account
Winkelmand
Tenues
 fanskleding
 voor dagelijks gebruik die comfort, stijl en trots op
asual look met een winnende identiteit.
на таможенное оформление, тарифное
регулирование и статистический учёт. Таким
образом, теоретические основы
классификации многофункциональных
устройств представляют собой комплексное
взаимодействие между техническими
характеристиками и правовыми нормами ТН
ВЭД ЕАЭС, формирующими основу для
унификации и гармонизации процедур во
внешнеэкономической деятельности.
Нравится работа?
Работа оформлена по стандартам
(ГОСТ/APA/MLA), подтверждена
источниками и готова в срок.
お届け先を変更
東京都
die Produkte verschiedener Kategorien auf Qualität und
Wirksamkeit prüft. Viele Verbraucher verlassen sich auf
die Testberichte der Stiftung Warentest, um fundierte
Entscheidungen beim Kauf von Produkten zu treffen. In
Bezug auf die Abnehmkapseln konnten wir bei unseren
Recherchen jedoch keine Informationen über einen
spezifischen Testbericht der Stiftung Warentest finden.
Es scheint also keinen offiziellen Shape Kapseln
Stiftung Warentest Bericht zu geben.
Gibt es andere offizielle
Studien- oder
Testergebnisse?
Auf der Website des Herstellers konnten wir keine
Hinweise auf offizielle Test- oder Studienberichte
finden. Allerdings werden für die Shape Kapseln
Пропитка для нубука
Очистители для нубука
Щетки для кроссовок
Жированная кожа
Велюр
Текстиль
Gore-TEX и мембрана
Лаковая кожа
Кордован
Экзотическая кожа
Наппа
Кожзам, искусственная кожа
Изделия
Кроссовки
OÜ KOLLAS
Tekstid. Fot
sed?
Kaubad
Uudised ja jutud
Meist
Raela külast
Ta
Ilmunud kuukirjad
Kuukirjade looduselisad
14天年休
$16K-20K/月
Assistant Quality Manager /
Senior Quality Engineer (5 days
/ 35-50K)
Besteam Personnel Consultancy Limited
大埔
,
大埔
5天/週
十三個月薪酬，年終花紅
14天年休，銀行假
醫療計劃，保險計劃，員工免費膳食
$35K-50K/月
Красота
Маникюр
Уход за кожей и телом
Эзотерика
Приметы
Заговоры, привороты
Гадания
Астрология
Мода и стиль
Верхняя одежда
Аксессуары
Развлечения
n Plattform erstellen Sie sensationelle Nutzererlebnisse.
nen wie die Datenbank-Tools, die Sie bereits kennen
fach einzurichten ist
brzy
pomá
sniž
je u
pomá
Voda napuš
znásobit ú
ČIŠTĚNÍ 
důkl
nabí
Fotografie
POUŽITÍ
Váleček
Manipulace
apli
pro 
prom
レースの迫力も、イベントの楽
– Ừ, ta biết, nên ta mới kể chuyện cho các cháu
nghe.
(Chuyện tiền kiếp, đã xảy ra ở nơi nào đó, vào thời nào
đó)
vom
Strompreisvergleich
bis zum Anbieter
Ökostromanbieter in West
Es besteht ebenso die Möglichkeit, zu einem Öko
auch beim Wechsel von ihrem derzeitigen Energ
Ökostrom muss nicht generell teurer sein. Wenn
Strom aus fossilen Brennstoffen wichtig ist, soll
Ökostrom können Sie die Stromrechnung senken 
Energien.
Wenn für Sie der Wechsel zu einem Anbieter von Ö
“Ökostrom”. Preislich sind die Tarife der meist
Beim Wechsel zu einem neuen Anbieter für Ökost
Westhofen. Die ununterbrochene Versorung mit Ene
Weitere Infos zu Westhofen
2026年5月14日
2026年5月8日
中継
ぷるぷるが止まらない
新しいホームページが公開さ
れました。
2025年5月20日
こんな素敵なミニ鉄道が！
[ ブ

________________________

__TASK TO COMPLETE__.
Restate, please, word for word the span of records running from the first line to the line bearing "Развлечения", both included, and nothing outside it.

__TASK RESPONSE__.
account
Winkelmand
Tenues
 fanskleding
 voor dagelijks gebruik die comfort, stijl en trots op
asual look met een winnende identiteit.
на таможенное оформление, тарифное
регулирование и статистический учёт. Таким
образом, теоретические основы
классификации многофункциональных
устройств представляют собой комплексное
взаимодействие между техническими
характеристиками и правовыми нормами ТН
ВЭД ЕАЭС, формирующими основу для
унификации и гармонизации процедур во
внешнеэкономической деятельности.
Нравится работа?
Работа оформлена по стандартам
(ГОСТ/APA/MLA), подтверждена
источниками и готова в срок.
お届け先を変更
東京都
die Produkte verschiedener Kategorien auf Qualität und
Wirksamkeit prüft. Viele Verbraucher verlassen sich auf
die Testberichte der Stiftung Warentest, um fundierte
Entscheidungen beim Kauf von Produkten zu treffen. In
Bezug auf die Abnehmkapseln konnten wir bei unseren
Recherchen jedoch keine Informationen über einen
spezifischen Testbericht der Stiftung Warentest finden.
Es scheint also keinen offiziellen Shape Kapseln
Stiftung Warentest Bericht zu geben.
Gibt es andere offizielle
Studien- oder
Testergebnisse?
Auf der Website des Herstellers konnten wir keine
Hinweise auf offizielle Test- oder Studienberichte
finden. Allerdings werden für die Shape Kapseln
Пропитка для нубука
Очистители для нубука
Щетки для кроссовок
Жированная кожа
Велюр
Текстиль
Gore-TEX и мембрана
Лаковая кожа
Кордован
Экзотическая кожа
Наппа
Кожзам, искусственная кожа
Изделия
Кроссовки
OÜ KOLLAS
Tekstid. Fot
sed?
Kaubad
Uudised ja jutud
Meist
Raela külast
Ta
Ilmunud kuukirjad
Kuukirjade looduselisad
14天年休
$16K-20K/月
Assistant Quality Manager /
Senior Quality Engineer (5 days
/ 35-50K)
Besteam Personnel Consultancy Limited
大埔
,
大埔
5天/週
十三個月薪酬，年終花紅
14天年休，銀行假
醫療計劃，保險計劃，員工免費膳食
$35K-50K/月
Красота
Маникюр
Уход за кожей и телом
Эзотерика
Приметы
Заговоры, привороты
Гадания
Астрология
Мода и стиль
Верхняя одежда
Аксессуары
Развлечения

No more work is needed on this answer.